Oh, man. This will be hard to write. Sometimes late at night my brain pokes me with a sharp stick, inviting me to re-live the things I've done, stoking the guilt. Once its done, a softer voice inside says "you learned from it and won't do it again so why torture yourself?" Things I am not proud of:
Yep, that's me. A cactus.
*I once told a couple of men dressed as clowns that I had just found out I had cancer. Why? Because they were taunting me to "smile" at work as I was coming back to the department from doing something stressful.
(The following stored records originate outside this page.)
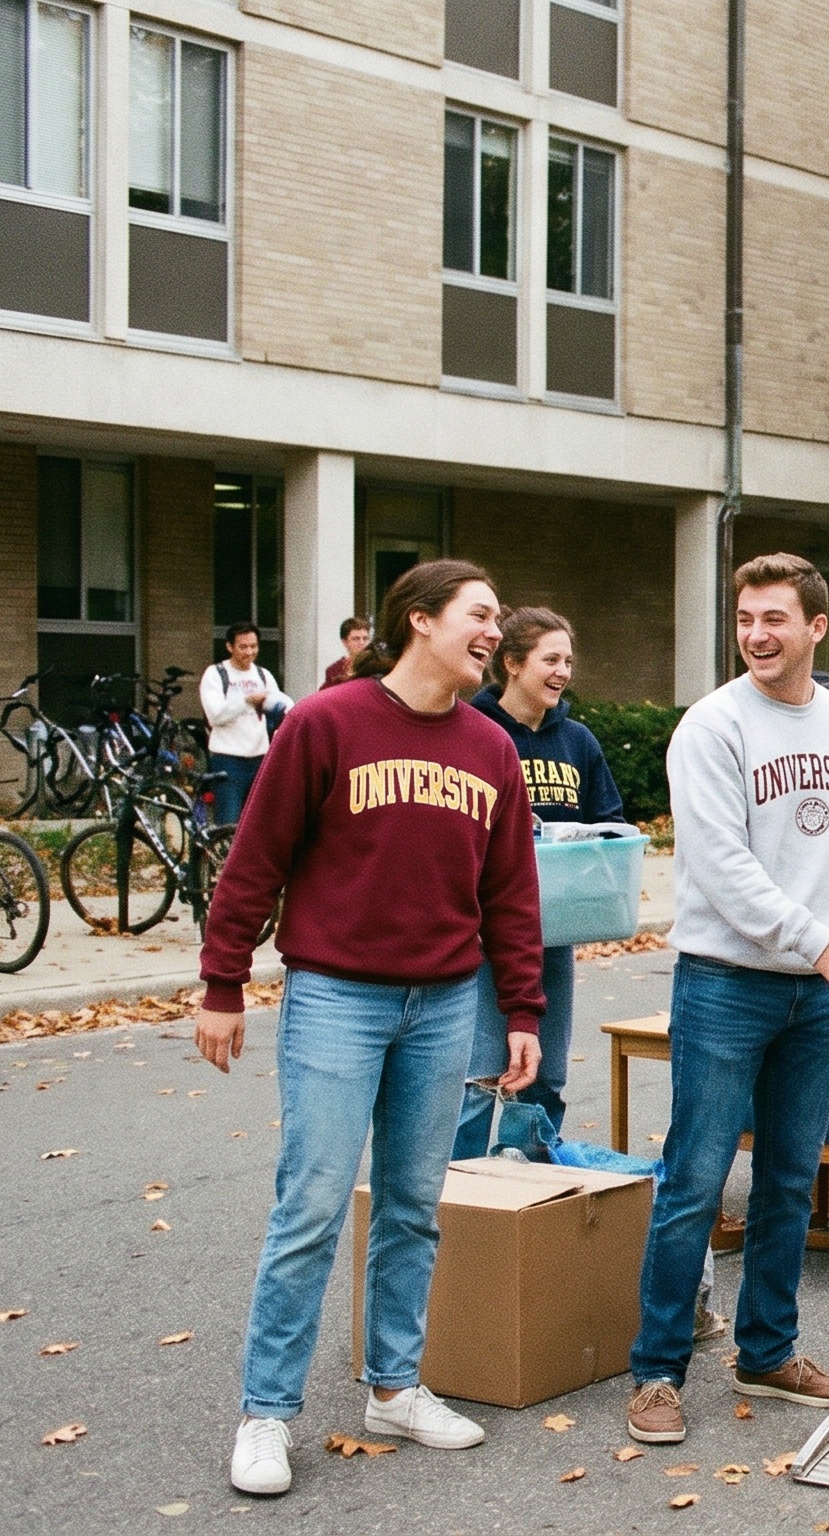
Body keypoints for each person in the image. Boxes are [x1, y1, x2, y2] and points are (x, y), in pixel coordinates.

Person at [196, 560, 546, 1498]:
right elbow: (255, 857)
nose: (495, 632)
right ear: (421, 622)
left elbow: (511, 894)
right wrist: (221, 981)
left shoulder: (490, 750)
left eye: (499, 617)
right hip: (336, 1001)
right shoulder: (324, 722)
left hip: (443, 1006)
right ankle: (266, 1413)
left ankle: (394, 1387)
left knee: (410, 1207)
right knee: (309, 1206)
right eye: (480, 615)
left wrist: (522, 1009)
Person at [626, 553, 829, 1446]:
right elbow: (721, 868)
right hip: (725, 984)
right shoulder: (712, 727)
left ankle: (768, 1349)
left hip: (815, 995)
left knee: (791, 1179)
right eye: (746, 617)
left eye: (775, 618)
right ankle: (657, 1372)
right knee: (695, 1182)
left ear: (817, 628)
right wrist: (822, 944)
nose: (756, 634)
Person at [452, 607, 626, 1157]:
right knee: (479, 1076)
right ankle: (460, 1198)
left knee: (545, 1075)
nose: (562, 671)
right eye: (550, 659)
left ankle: (529, 1190)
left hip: (554, 930)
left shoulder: (578, 741)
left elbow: (612, 823)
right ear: (511, 663)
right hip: (479, 933)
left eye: (568, 661)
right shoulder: (470, 731)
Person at [201, 623, 295, 824]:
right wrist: (247, 702)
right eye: (243, 647)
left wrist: (285, 720)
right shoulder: (216, 674)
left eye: (254, 646)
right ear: (229, 647)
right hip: (227, 760)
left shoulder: (262, 674)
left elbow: (282, 703)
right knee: (229, 823)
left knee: (260, 823)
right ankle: (224, 856)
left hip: (260, 758)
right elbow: (215, 716)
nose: (249, 652)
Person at [323, 616, 372, 690]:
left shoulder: (376, 666)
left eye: (365, 638)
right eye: (356, 639)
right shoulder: (334, 670)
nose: (362, 643)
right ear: (345, 642)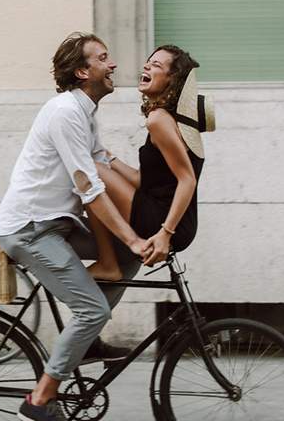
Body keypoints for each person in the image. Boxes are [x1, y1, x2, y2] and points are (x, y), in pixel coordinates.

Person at [0, 32, 151, 421]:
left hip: (55, 224)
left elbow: (105, 164)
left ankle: (87, 341)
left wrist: (160, 197)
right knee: (93, 305)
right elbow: (91, 186)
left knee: (123, 259)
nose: (112, 64)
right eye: (103, 58)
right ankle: (40, 400)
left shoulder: (86, 111)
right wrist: (134, 237)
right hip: (29, 230)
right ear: (83, 72)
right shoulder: (65, 111)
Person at [86, 45, 214, 282]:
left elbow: (188, 180)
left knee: (87, 173)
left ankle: (107, 263)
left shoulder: (159, 120)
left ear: (171, 80)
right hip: (175, 220)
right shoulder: (164, 118)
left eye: (156, 65)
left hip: (164, 221)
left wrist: (165, 233)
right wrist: (108, 157)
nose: (146, 66)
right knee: (95, 168)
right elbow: (142, 181)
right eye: (148, 62)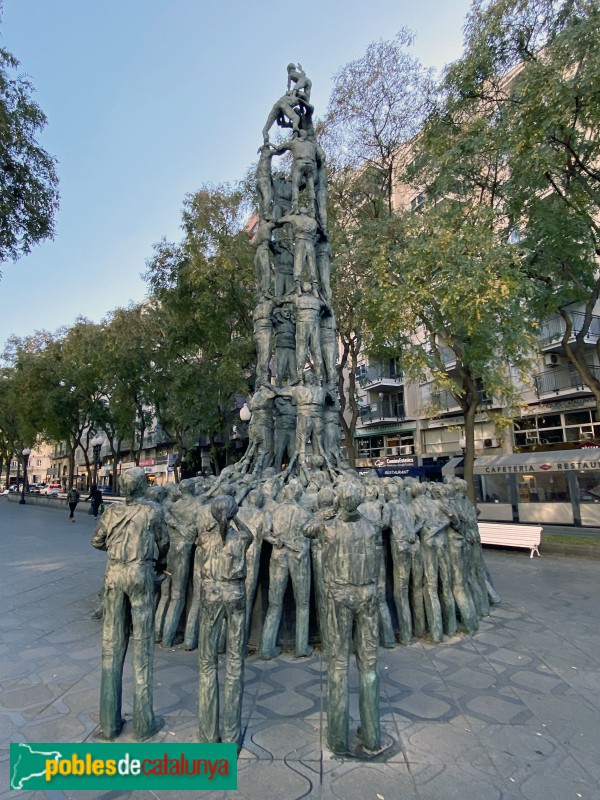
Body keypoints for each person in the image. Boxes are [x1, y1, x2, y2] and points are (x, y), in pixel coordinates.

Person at [304, 481, 383, 755]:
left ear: (339, 502)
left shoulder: (328, 528)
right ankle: (372, 734)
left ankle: (338, 737)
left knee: (338, 664)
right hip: (368, 594)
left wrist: (326, 512)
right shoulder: (372, 528)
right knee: (369, 666)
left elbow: (306, 529)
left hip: (340, 596)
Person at [91, 467, 169, 740]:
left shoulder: (111, 512)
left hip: (113, 574)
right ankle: (144, 723)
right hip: (139, 573)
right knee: (143, 646)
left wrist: (116, 552)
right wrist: (156, 564)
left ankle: (109, 724)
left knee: (111, 646)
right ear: (142, 486)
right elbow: (164, 544)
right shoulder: (153, 511)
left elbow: (96, 541)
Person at [197, 495, 253, 744]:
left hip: (210, 594)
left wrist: (217, 519)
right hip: (234, 594)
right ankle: (231, 735)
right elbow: (248, 533)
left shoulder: (204, 538)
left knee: (207, 663)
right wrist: (234, 518)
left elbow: (208, 531)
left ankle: (208, 734)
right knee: (234, 662)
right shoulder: (241, 539)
*As a teenager I wrote all over my mother's wood paneled walls with chalk in huge loopy letters that my step-mother was a better mother than she. Why? Because I was having a very hard time and she didn't seem to care.
*I scared the living daylights out of Grayson by screaming at him over him stealing a Walkman out of someone's backpack at school and getting caught on a security camera. Why? Because I was shocked and disappointed and scared.
*I yelled at Dylan, scaring him (at age 4!) when I was at my wit's end trying to potty train him. Why? Because I was very low on patience and probably exhausted.
*I pinched Chloe's butt so hard it made her shriek and run from the room on Christmas Eve in '95. Why? She was over-excited, tired, and misbehaving.
*We agreed to spanking Spencer for misbehaving in school, and Mark did it one day, leaving bruises on the child's rear and that was a mistake that we never repeated again. Why did we do it? We were inexperienced parents.
*I got into serious trouble in high school with my boyfriend. I made poor grades in college and drank too much. I push people away, including siblings. I was a bad employee at several jobs in the past.
But even cacti bloom
I am not a perfect person, but I love my family, so it causes me pain to make so many mistakes. Poke, poke, poke.
Most of these things are one-offs that I haven't repeated. I did learn. Still, on my deathbed, I have a lot to apologize for, even if I said sorry already. Why is it so hard to give yourself a little grace and hear that soft voice more often?